## [What the task requires]
Everything from the line containing "Law, B.E. and" through the final line of the entries below should be repeated exactly, and nothing else.

------------------------------------------------

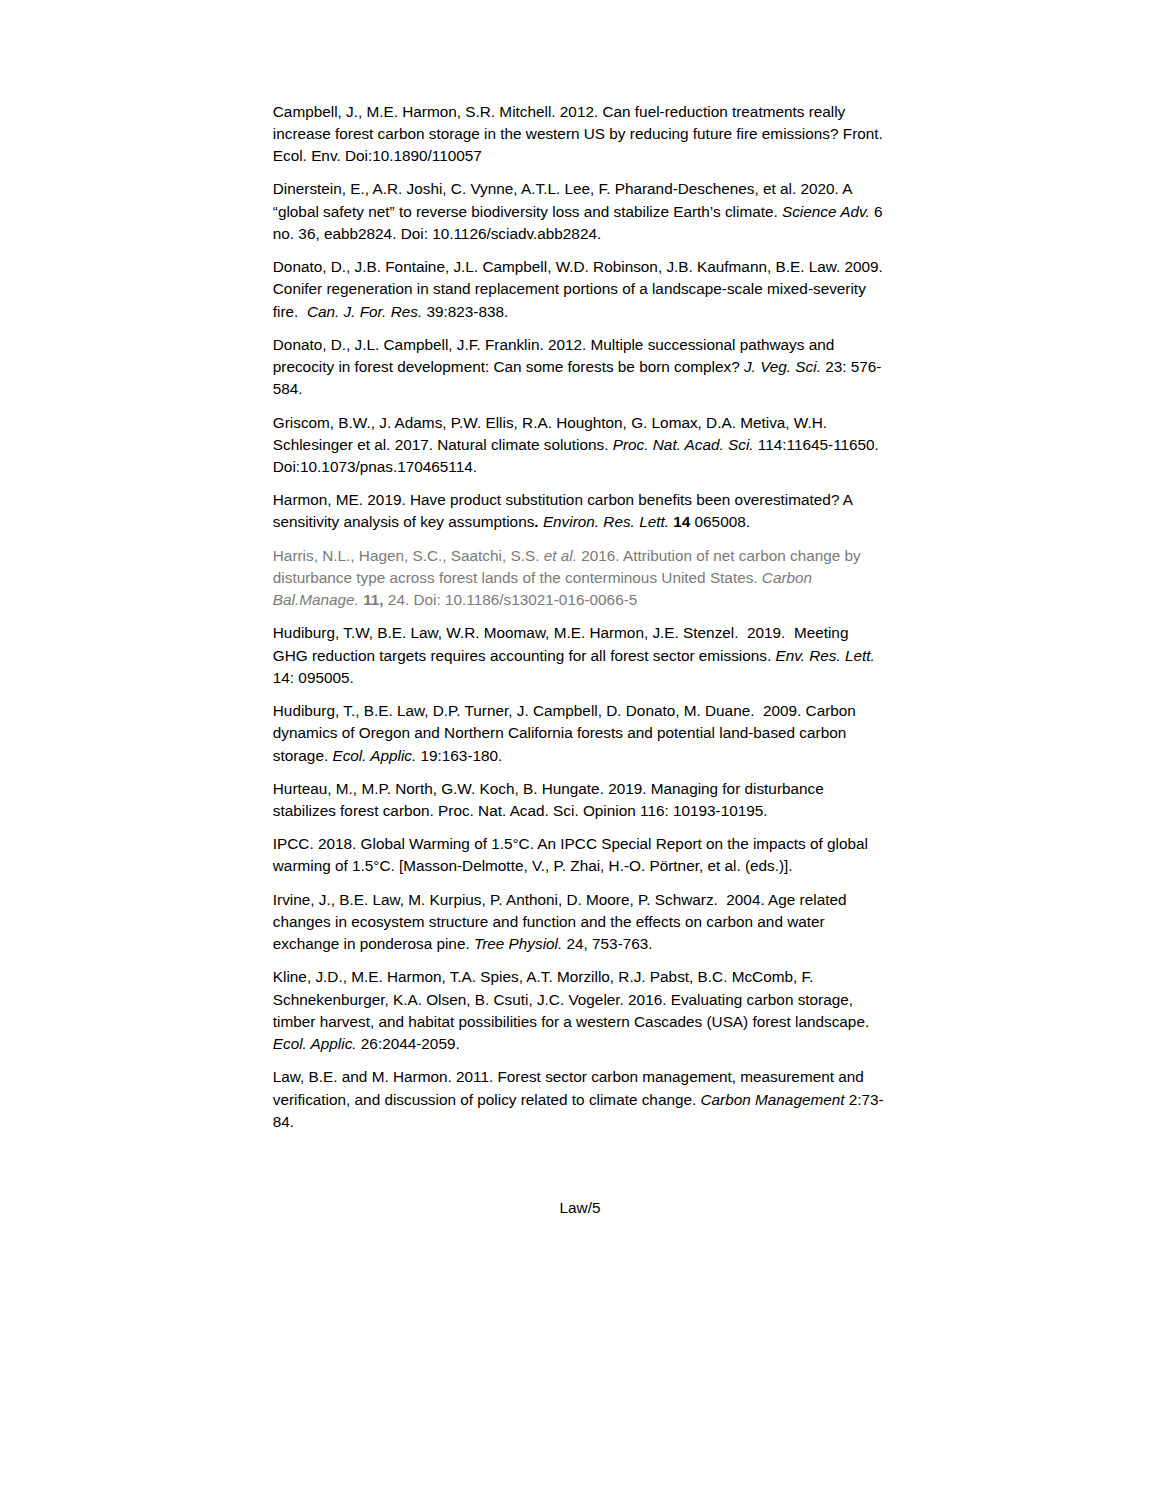Campbell, J., M.E. Harmon, S.R. Mitchell. 2012. Can fuel-reduction treatments really increase forest carbon storage in the western US by reducing future fire emissions? Front. Ecol. Env. Doi:10.1890/110057
Dinerstein, E., A.R. Joshi, C. Vynne, A.T.L. Lee, F. Pharand-Deschenes, et al. 2020. A “global safety net” to reverse biodiversity loss and stabilize Earth’s climate. Science Adv. 6 no. 36, eabb2824. Doi: 10.1126/sciadv.abb2824.
Donato, D., J.B. Fontaine, J.L. Campbell, W.D. Robinson, J.B. Kaufmann, B.E. Law. 2009. Conifer regeneration in stand replacement portions of a landscape-scale mixed-severity fire. Can. J. For. Res. 39:823-838.
Donato, D., J.L. Campbell, J.F. Franklin. 2012. Multiple successional pathways and precocity in forest development: Can some forests be born complex? J. Veg. Sci. 23: 576-584.
Griscom, B.W., J. Adams, P.W. Ellis, R.A. Houghton, G. Lomax, D.A. Metiva, W.H. Schlesinger et al. 2017. Natural climate solutions. Proc. Nat. Acad. Sci. 114:11645-11650. Doi:10.1073/pnas.170465114.
Harmon, ME. 2019. Have product substitution carbon benefits been overestimated? A sensitivity analysis of key assumptions. Environ. Res. Lett. 14 065008.
Harris, N.L., Hagen, S.C., Saatchi, S.S. et al. 2016. Attribution of net carbon change by disturbance type across forest lands of the conterminous United States. Carbon Bal.Manage. 11, 24. Doi: 10.1186/s13021-016-0066-5
Hudiburg, T.W, B.E. Law, W.R. Moomaw, M.E. Harmon, J.E. Stenzel. 2019. Meeting GHG reduction targets requires accounting for all forest sector emissions. Env. Res. Lett. 14: 095005.
Hudiburg, T., B.E. Law, D.P. Turner, J. Campbell, D. Donato, M. Duane. 2009. Carbon dynamics of Oregon and Northern California forests and potential land-based carbon storage. Ecol. Applic. 19:163-180.
Hurteau, M., M.P. North, G.W. Koch, B. Hungate. 2019. Managing for disturbance stabilizes forest carbon. Proc. Nat. Acad. Sci. Opinion 116: 10193-10195.
IPCC. 2018. Global Warming of 1.5°C. An IPCC Special Report on the impacts of global warming of 1.5°C. [Masson-Delmotte, V., P. Zhai, H.-O. Pörtner, et al. (eds.)].
Irvine, J., B.E. Law, M. Kurpius, P. Anthoni, D. Moore, P. Schwarz. 2004. Age related changes in ecosystem structure and function and the effects on carbon and water exchange in ponderosa pine. Tree Physiol. 24, 753-763.
Kline, J.D., M.E. Harmon, T.A. Spies, A.T. Morzillo, R.J. Pabst, B.C. McComb, F. Schnekenburger, K.A. Olsen, B. Csuti, J.C. Vogeler. 2016. Evaluating carbon storage, timber harvest, and habitat possibilities for a western Cascades (USA) forest landscape. Ecol. Applic. 26:2044-2059.
Law, B.E. and M. Harmon. 2011. Forest sector carbon management, measurement and verification, and discussion of policy related to climate change. Carbon Management 2:73-84.
Law/5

------------------------------------------------

## [The answer]
Law, B.E. and M. Harmon. 2011. Forest sector carbon management, measurement and verification, and discussion of policy related to climate change. Carbon Management 2:73-84.
Law/5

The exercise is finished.